WORK INSTRUCTIONS. Your task is to count the lines of the entries below that include the word "axial" and to give only the resulting number.

*** STORED DATA Section Begins ***

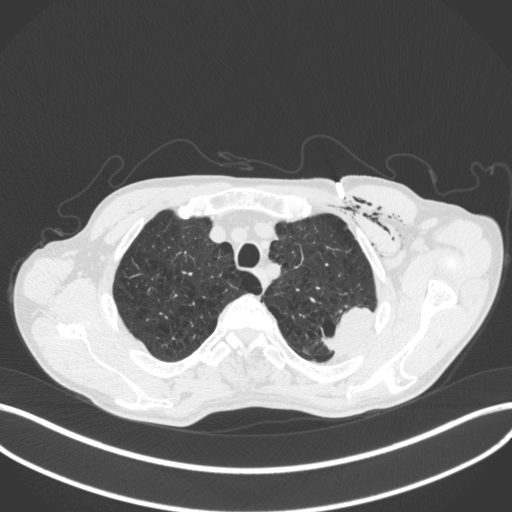
Chest CT, one axial slice; slice 346 of 416 in the series (ordered by position); 120 kVp; lung window (W 1500 / L -600 HU); 512 × 512 image matrix, field of view 400 × 400 mm. Patient: male, 58 years. Case-level facts recorded for this patient, not image findings: clinical TNM (as recorded): T3 N0 M0.
Outlined on this slice (bounding box drawn by a radiologist):
- lung tumour (recorded histology: adenocarcinoma): bounding box (x1, y1, x2, y2) in pixels: (316, 302, 379, 361)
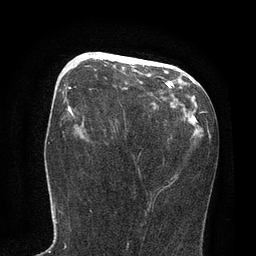
Breast MRI, one axial slice; position 38 of 80 along the scan axis; cropped to one breast; dynamic contrast-enhanced series, time point 2 of 7 at this slice position (early post-contrast); 3 T; TE 2.1 ms, TR 4.7 ms; 256 × 256 image matrix. Female patient.
Structures marked on this image (semi-automatically segmented with operator editing):
- enhancing-tissue mask used for the functional tumour volume (all voxels passing the contrast-enhancement thresholds inside the analysis volume; usually the tumour): box from (x=75, y=53) to (x=171, y=86) px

*** STORED DATA Section Ends ***

FINISHED EXERCISE. 2